*Quoted passage*
::::
Weißenburger Platz is a square in Munich's Franzosenviertel (French Quarters) in the Haidhausen district. In the middle of the concentrically arranged square is the Glaspalast-Brunnen (glass palace fountain), designed by August von Voit in 1853. This was initially located in the Glaspalast in the Alter Botanischer Garten - hence the name. At the end of the 19th century the fountain was moved to Orleansplatz. When the Ostbahnhof (East Train Station) there was rebuilt, the Glaspalast-Brunnen had to make room and was moved to the nearby Weißenburger Platz. After dusk the fountains water feature is illuminated.

Around the Glaspalast-Brunnen there are flowerbeds, which are planted several times a year. This circular green space is framed by a row of trees, under which benches are placed, and a ring-shaped street, which is partly a pedestrian zone. Five streets run towards Weißenburger Platz in the shape of a star: Metzstraße and Weißenburger Straße on both sides, and Lothringer Straße, where the municipal art gallery Lothringer13 is located near the square. In the buildings surrounding Weißenburger Platz there are various shops, restaurants, a pharmacy and a medical centre.

Since 1976, Weißenburger Platz has hosted a Christmas market that has grown steadily over the years. Nowadays, the Weißenburger Platz is being overbuilt with over 60 stands for the Christmas market, which takes place annually from the end of November until Christmas.
::::
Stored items
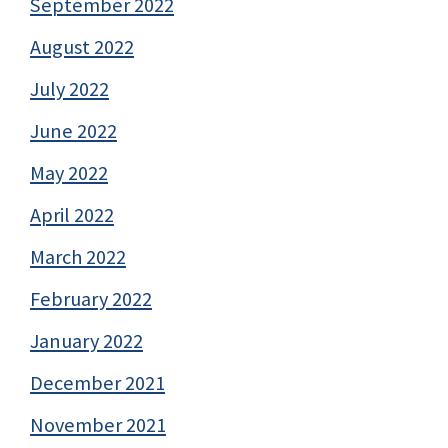
September 2022
August 2022
July 2022
June 2022
May 2022
April 2022
March 2022
February 2022
January 2022
December 2021
November 2021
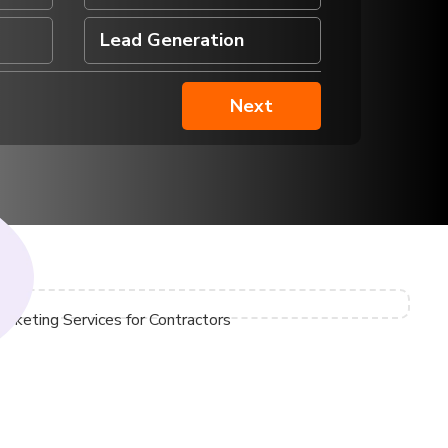
Veterinarians
Lead Generation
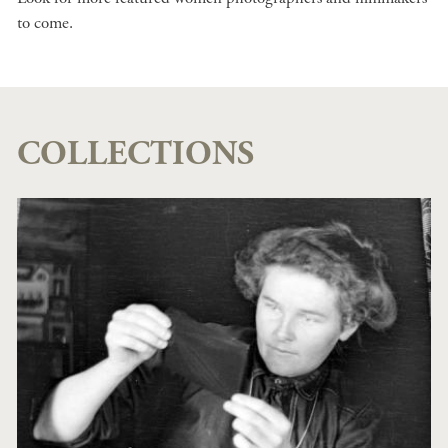
to come.
COLLECTIONS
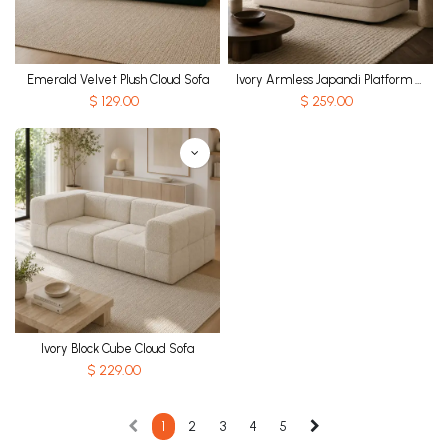
Emerald Velvet Plush Cloud Sofa
Ivory Armless Japandi Platform Sofa
$
129.00
$
259.00
Ivory Block Cube Cloud Sofa
$
229.00
1
2
3
4
5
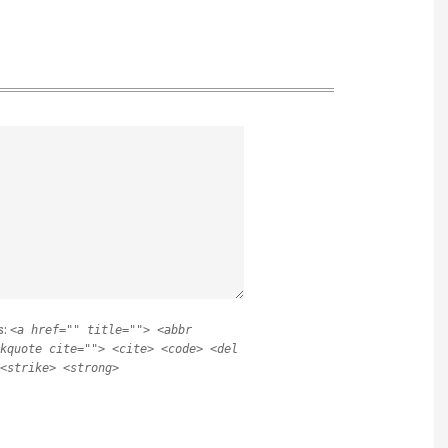
s:
<a href="" title=""> <abbr
kquote cite=""> <cite> <code> <del
<strike> <strong>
::::
*What you need to do*
- a) According to the text about Weißenburger Platz, since what year has the square hosted a Christmas market?
- b) From the text about Weißenburger Platz, quote the part that begins with the words containing "Around the Glaspalast-Brunnen" and ends with "a medical centre.".

*Per-task answers*
- a) Since 1976.

- b)
Around the Glaspalast-Brunnen there are flowerbeds, which are planted several times a year. This circular green space is framed by a row of trees, under which benches are placed, and a ring-shaped street, which is partly a pedestrian zone. Five streets run towards Weißenburger Platz in the shape of a star: Metzstraße and Weißenburger Straße on both sides, and Lothringer Straße, where the municipal art gallery Lothringer13 is located near the square. In the buildings surrounding Weißenburger Platz there are various shops, restaurants, a pharmacy and a medical centre.